W rozwoju nowego funkcjonalności Accelerated Mobile Pages biorą udział takie serwisy jak: CNN, Mashable, Vox Media czy The Washington Post. Według Google taka współpraca ma zagwarantować, że wprowadzone zmiany będą przystępne zarówno dla użytkowników jak i administratorów stron. To jak działają AMP Stories można przetestować na urządzeniach mobilnych już teraz pod jednym z poniższych linków:
Wkrótce technologia AMP trafi wkrótce również do wiadomości e-mail. Jeszcze w tym roku ta funkcjonalność ma być obsługiwana przez konta pocztowe na Gmail. Dzięki temu nie opuszczając swojej skrzynki mailowej będzie można z łatwością przeglądać np. oferty biur podróży, albo ulubione przepisy kulinarne. Ponadto deweloperzy otrzymają również możliwość dodawania interaktywnego kalendarza, który pozwoli zapisywać spotkania lub wydarzenia. Do tego informacje zawarte w wiadomościach e-mail będą mogły być na bieżąco aktualizowane. Dzięki tej funkcji można będzie z łatwością sprawdzić chociażby status swojego zamówienia w sklepie internetowym bez konieczności otwierania nowej zakładki w przeglądarce. Co ważne AMP w wiadomościach e-mail będzie funkcjonowało w pełni nie tylko na urządzeniach mobilnych, ale również i na komputerach stacjonarnych.

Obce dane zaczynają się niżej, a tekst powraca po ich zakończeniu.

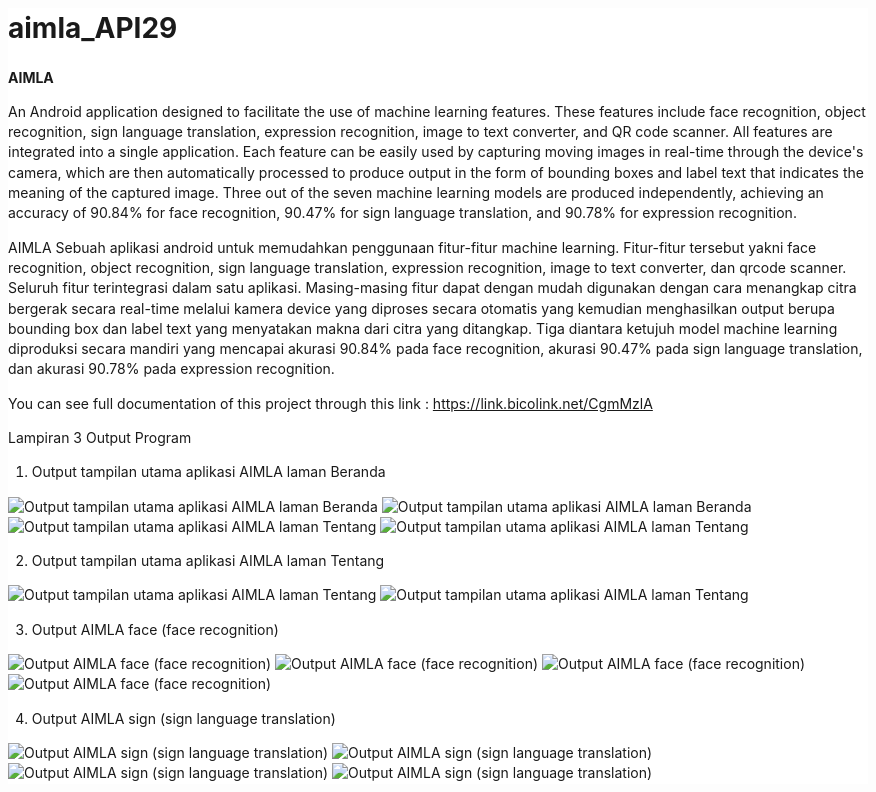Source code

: # aimla_API29

**AIMLA**

An Android application designed to facilitate the use of machine learning features. These features include face recognition, object recognition, sign language translation, expression recognition, image to text converter, and QR code scanner. All features are integrated into a single application. Each feature can be easily used by capturing moving images in real-time through the device's camera, which are then automatically processed to produce output in the form of bounding boxes and label text that indicates the meaning of the captured image. Three out of the seven machine learning models are produced independently, achieving an accuracy of 90.84% for face recognition, 90.47% for sign language translation, and 90.78% for expression recognition.

AIMLA
Sebuah aplikasi android untuk memudahkan penggunaan fitur-fitur machine learning. Fitur-fitur tersebut yakni face recognition, object recognition, sign language translation, expression recognition, image to text converter, dan qrcode scanner. Seluruh fitur terintegrasi dalam satu aplikasi. Masing-masing fitur dapat dengan mudah digunakan dengan cara menangkap citra bergerak secara real-time melalui kamera device yang diproses secara otomatis yang kemudian menghasilkan output berupa bounding box dan label text yang menyatakan makna dari citra yang ditangkap. Tiga diantara ketujuh model machine learning diproduksi secara mandiri yang mencapai akurasi 90.84% pada face recognition, akurasi 90.47% pada sign language translation, dan akurasi 90.78% pada expression recognition.

You can see full documentation of this project through this link : https://link.bicolink.net/CgmMzlA

Lampiran 3 Output Program
1. Output tampilan utama aplikasi AIMLA laman Beranda

<img src="https://github.com/mosactycon/aimla_API29/assets/68953244/b9b66eea-b35d-4969-ae4c-a869dbce6339" alt="Output tampilan utama aplikasi AIMLA laman Beranda" width="250"/>
<img src="https://github.com/mosactycon/aimla_API29/assets/68953244/37df929a-005c-48ae-be84-3e1faf3bf47b" alt="Output tampilan utama aplikasi AIMLA laman Beranda" width="250"/>
<img src="https://github.com/mosactycon/aimla_API29/assets/68953244/b1f9c180-b2cb-483d-bbdb-c0b8e9ea8a35" alt="Output tampilan utama aplikasi AIMLA laman Tentang" width="250"/>
<img src="https://github.com/mosactycon/aimla_API29/assets/68953244/064250a6-50ae-48cd-b903-09a33d5c3363" alt="Output tampilan utama aplikasi AIMLA laman Tentang" width="250"/>

2. Output tampilan utama aplikasi AIMLA laman Tentang

<img src="https://github.com/mosactycon/aimla_API29/assets/68953244/b1f9c180-b2cb-483d-bbdb-c0b8e9ea8a35" alt="Output tampilan utama aplikasi AIMLA laman Tentang" width="250"/>
<img src="https://github.com/mosactycon/aimla_API29/assets/68953244/064250a6-50ae-48cd-b903-09a33d5c3363" alt="Output tampilan utama aplikasi AIMLA laman Tentang" width="250"/>

3. Output AIMLA face (face recognition)

<img src="https://github.com/mosactycon/aimla_API29/assets/68953244/25983552-cb0e-4cdd-bc80-01c59d33d559" alt="Output AIMLA face (face recognition)" width="250"/>
<img src="https://github.com/mosactycon/aimla_API29/assets/68953244/256287e6-0163-432e-b8b8-8b1bab8021d1" alt="Output AIMLA face (face recognition)" width="250"/>
<img src="https://github.com/mosactycon/aimla_API29/assets/68953244/cef1d35b-b396-46a4-b1a1-c2de8acdcadd" alt="Output AIMLA face (face recognition)" width="250"/>
<img src="https://github.com/mosactycon/aimla_API29/assets/68953244/a08b29c3-9405-4b65-a063-df004a7b3cec" alt="Output AIMLA face (face recognition)" width="250"/>

4. Output AIMLA sign (sign language translation)

<img src="https://github.com/mosactycon/aimla_API29/assets/68953244/981b05ac-990e-4c6f-b109-b91dba2684f1" alt="Output AIMLA sign (sign language translation)" width="250"/>
<img src="https://github.com/mosactycon/aimla_API29/assets/68953244/6fe7d4dd-6f4d-407a-b182-267863315e32" alt="Output AIMLA sign (sign language translation)" width="250"/>
<img src="https://github.com/mosactycon/aimla_API29/assets/68953244/773c918d-019c-4de2-b508-5b8774e652ad" alt="Output AIMLA sign (sign language translation)" width="250"/>
<img src="https://github.com/mosactycon/aimla_API29/assets/68953244/7fbb3c49-c739-4bdb-95b8-c34d79a9c33d" alt="Output AIMLA sign (sign language translation)" width="250"/>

Dzięki wprowadzonym zmianom e-maile staną się o wiele bardziej interaktywne. Dzięki możliwości aktualizowania treści ilość wiadomości jakie będzie trzeba wysłać do użytkownika będzie mogła zostać zredukowana zaledwie do jednej. Sprawi to, że najbardziej istotne informacje otrzymywane na skrzynki e-mail będą o wiele łatwiej dostępne.